WHAT THE TASK REQUIRES:
Within this material, find every line where the string "shift" appears, and copy it out.

INFORMATION:

* * * *

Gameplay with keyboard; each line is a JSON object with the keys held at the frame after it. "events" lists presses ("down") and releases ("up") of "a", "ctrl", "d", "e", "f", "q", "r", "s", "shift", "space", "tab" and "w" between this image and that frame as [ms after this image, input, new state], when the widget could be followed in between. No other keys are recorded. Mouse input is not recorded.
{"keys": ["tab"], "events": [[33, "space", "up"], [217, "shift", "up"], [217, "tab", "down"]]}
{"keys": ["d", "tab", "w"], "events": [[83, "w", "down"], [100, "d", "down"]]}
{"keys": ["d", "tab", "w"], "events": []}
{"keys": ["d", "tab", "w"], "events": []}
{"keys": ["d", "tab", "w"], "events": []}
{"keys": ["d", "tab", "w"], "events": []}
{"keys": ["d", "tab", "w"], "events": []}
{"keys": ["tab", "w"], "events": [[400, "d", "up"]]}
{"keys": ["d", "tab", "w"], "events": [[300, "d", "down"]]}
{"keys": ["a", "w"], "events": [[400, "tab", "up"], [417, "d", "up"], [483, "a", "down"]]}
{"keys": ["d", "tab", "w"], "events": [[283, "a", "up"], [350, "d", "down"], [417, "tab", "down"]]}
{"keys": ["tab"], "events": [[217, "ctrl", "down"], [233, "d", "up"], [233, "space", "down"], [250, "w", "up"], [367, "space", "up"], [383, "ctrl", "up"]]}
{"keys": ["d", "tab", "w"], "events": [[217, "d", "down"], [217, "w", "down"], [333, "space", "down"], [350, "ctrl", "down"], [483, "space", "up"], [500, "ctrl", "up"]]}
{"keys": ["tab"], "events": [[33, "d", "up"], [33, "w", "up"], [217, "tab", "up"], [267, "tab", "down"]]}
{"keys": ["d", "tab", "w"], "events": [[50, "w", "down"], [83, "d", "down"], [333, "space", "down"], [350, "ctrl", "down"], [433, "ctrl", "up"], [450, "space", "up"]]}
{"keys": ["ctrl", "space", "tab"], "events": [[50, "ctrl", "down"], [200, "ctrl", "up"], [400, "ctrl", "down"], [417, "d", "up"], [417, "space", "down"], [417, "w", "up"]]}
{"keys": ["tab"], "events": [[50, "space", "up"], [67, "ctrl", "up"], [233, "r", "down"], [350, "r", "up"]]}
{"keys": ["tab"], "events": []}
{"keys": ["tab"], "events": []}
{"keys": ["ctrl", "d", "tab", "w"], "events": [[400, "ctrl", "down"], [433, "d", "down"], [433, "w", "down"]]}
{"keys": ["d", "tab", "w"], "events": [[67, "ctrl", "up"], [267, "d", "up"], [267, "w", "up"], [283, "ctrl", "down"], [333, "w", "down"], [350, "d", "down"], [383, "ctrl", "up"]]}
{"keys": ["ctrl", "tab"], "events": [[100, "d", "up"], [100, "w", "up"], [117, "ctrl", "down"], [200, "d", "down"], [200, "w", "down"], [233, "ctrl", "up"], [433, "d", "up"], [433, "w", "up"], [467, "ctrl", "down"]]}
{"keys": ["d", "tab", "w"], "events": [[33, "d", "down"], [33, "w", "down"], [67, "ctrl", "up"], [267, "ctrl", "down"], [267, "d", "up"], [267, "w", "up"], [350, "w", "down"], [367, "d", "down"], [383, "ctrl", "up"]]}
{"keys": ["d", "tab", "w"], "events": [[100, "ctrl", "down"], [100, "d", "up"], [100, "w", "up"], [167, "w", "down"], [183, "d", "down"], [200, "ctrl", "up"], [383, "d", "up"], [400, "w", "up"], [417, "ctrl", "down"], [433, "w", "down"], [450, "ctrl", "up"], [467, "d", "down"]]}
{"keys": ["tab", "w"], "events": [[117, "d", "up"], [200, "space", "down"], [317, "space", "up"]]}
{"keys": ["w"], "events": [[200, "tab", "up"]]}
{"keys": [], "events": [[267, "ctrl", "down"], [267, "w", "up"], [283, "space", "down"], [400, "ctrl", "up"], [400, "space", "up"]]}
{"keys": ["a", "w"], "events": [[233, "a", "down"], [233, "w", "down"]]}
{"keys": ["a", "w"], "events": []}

* * * *

COMPLETED TASK:
Gameplay with keyboard; each line is a JSON object with the keys held at the frame after it. "events" lists presses ("down") and releases ("up") of "a", "ctrl", "d", "e", "f", "q", "r", "s", "shift", "space", "tab" and "w" between this image and that frame as [ms after this image, input, new state], when the widget could be followed in between. No other keys are recorded. Mouse input is not recorded.
{"keys": ["tab"], "events": [[33, "space", "up"], [217, "shift", "up"], [217, "tab", "down"]]}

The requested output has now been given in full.